Human keypoint data
■ ■ ■

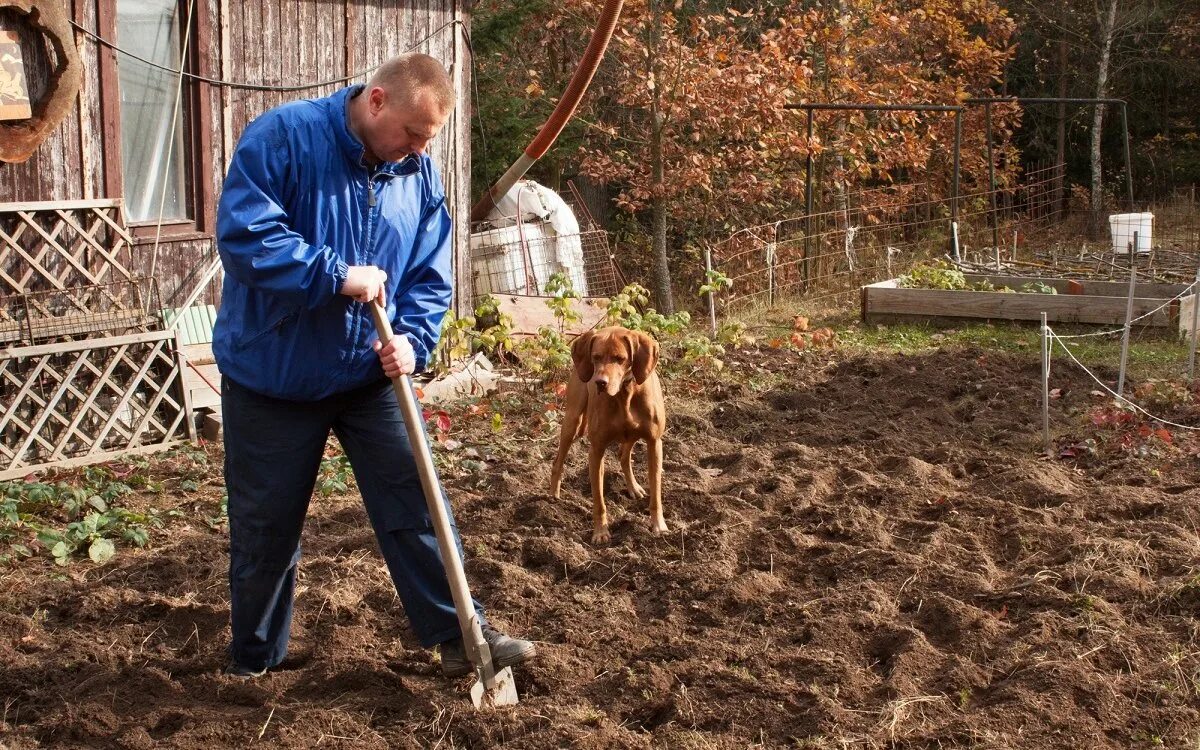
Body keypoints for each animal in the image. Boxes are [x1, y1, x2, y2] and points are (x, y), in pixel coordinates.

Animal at [549, 324, 667, 540]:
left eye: (619, 358)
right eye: (595, 357)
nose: (599, 382)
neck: (624, 394)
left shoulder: (654, 443)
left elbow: (655, 492)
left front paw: (658, 525)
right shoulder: (596, 449)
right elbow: (599, 500)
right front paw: (600, 532)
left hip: (631, 435)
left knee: (623, 455)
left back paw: (633, 487)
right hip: (572, 421)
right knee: (558, 460)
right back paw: (553, 494)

■ ■ ■

§ WORK ORDER:
Print every line above exactly. Leave the pictures out.

§ RESPONSE:
Body keypoints for each animal in the image. Boxes are [x1, y1, x2, y2] and points are (x, y), in pixel coordinates.

Animal at [549, 324, 667, 540]:
left eye: (619, 358)
right eye: (595, 357)
nose: (599, 382)
neck: (624, 394)
left shoulder: (654, 443)
left elbow: (655, 492)
left front paw: (658, 525)
right shoulder: (596, 449)
right elbow: (599, 500)
right front paw: (600, 532)
left hip: (631, 435)
left knee: (623, 455)
left back paw: (633, 487)
right hip: (572, 421)
right knee: (558, 460)
right back paw: (553, 494)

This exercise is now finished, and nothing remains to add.